> Goal:
Reproduce the data starting at the beginning and ending at the line that contains "common name: Wood bluegrass", with every instance of "phylum" replaced by "division" and all else left unchanged. Give only those lines.

※

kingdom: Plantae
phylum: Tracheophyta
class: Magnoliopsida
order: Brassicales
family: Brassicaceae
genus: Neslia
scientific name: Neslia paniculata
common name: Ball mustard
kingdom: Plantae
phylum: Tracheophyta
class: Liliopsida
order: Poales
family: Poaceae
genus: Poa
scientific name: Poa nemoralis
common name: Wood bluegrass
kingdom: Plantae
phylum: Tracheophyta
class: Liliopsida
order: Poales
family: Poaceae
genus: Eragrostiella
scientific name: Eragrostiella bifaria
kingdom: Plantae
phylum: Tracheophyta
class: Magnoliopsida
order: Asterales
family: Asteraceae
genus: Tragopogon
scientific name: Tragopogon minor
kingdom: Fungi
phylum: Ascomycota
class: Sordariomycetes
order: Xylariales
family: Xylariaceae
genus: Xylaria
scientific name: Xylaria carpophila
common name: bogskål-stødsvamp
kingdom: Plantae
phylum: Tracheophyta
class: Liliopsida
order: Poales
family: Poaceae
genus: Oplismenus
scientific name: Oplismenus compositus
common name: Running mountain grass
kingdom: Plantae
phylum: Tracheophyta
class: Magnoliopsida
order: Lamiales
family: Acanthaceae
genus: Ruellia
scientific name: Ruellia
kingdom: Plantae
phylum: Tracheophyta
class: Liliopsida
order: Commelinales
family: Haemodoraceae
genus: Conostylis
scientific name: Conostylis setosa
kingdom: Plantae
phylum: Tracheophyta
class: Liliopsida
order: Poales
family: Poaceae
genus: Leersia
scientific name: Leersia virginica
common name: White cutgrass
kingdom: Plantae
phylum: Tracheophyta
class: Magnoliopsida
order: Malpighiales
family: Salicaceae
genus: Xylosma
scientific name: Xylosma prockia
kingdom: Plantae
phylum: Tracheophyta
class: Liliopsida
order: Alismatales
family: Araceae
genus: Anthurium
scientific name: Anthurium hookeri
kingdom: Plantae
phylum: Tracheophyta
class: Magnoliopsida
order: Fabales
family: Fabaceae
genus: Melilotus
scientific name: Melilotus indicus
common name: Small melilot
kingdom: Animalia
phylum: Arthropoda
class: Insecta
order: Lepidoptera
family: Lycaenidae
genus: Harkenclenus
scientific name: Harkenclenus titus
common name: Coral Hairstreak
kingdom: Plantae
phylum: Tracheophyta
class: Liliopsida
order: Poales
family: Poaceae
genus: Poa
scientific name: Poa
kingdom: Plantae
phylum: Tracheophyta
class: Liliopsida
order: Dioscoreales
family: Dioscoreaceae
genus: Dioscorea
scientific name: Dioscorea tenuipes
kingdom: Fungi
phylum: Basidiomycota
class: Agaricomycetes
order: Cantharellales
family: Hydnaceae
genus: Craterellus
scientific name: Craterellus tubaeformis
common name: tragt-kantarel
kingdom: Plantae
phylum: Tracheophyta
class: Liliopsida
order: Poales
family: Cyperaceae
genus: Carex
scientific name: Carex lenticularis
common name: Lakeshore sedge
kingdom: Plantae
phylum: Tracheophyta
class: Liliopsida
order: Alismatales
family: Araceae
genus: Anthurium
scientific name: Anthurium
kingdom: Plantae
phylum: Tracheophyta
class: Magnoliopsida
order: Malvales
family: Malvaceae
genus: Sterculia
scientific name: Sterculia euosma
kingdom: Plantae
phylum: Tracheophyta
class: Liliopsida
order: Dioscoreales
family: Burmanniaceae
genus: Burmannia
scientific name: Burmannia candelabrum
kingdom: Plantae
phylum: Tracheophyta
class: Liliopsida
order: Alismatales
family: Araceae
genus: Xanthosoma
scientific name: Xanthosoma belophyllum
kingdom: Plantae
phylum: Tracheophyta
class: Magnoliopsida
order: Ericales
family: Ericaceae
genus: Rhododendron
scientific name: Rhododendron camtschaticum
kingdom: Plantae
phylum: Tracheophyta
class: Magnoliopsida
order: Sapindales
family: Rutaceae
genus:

※

> Full output:
kingdom: Plantae
division: Tracheophyta
class: Magnoliopsida
order: Brassicales
family: Brassicaceae
genus: Neslia
scientific name: Neslia paniculata
common name: Ball mustard
kingdom: Plantae
division: Tracheophyta
class: Liliopsida
order: Poales
family: Poaceae
genus: Poa
scientific name: Poa nemoralis
common name: Wood bluegrass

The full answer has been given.